Ставский не только одобрял идею, но и помогал нам, сводил нас даже на московскую квартиру к тогдашнему секретарю — не то Северо-Кавказского, не то Ростовского обкома — Евдокимову, с которым вместе участвовал когда-то в гражданской войне. Мы несколько часов просидели у этого хмурого, мрачноватого человека, как мне казалось, думавшего о чем-то другом, далеком, не то угрюмого, не то подавленного чем-то, но при этом откликаясь на воспоминания Ставского, тоже вспоминавшего какие-то интересные для нас подробности того времени.
Все было решено, и мы должны были уже ехать, когда вдруг меня после занятий вызвали к Ставскому, сказали, чтоб я немедленно шел к нему в Союз писателей.
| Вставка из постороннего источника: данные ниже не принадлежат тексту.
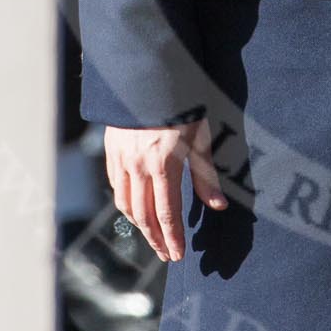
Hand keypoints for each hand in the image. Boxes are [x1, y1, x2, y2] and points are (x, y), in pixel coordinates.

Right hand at [104, 117, 226, 261]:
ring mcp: (121, 159)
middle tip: (166, 255)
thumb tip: (218, 205)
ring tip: (152, 237)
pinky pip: (115, 186)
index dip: (173, 237)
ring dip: (139, 225)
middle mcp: (138, 166)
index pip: (167, 212)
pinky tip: (134, 210)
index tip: (178, 255)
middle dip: (156, 238)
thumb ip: (206, 174)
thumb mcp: (201, 136)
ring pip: (126, 203)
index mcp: (163, 164)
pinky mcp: (112, 150)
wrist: (148, 75)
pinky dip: (125, 203)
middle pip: (144, 214)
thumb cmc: (182, 104)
Членом Союза я тогда еще не был, был просто студентом, автором нескольких циклов стихов в журналах и одной поэмы.
— Ну, рассказывай, что ты там за несоветские разговоры ведешь в Литинституте. Собираешься ехать писать об Орджоникидзе, а в разговорах восхваляешь белогвардейщину, — примерно так начал Ставский, а я буквально онемел от неожиданности, потому что никаких несоветских разговоров ни с кем не вел, никакой белогвардейщины не восхвалял и вообще не понимал, что произошло.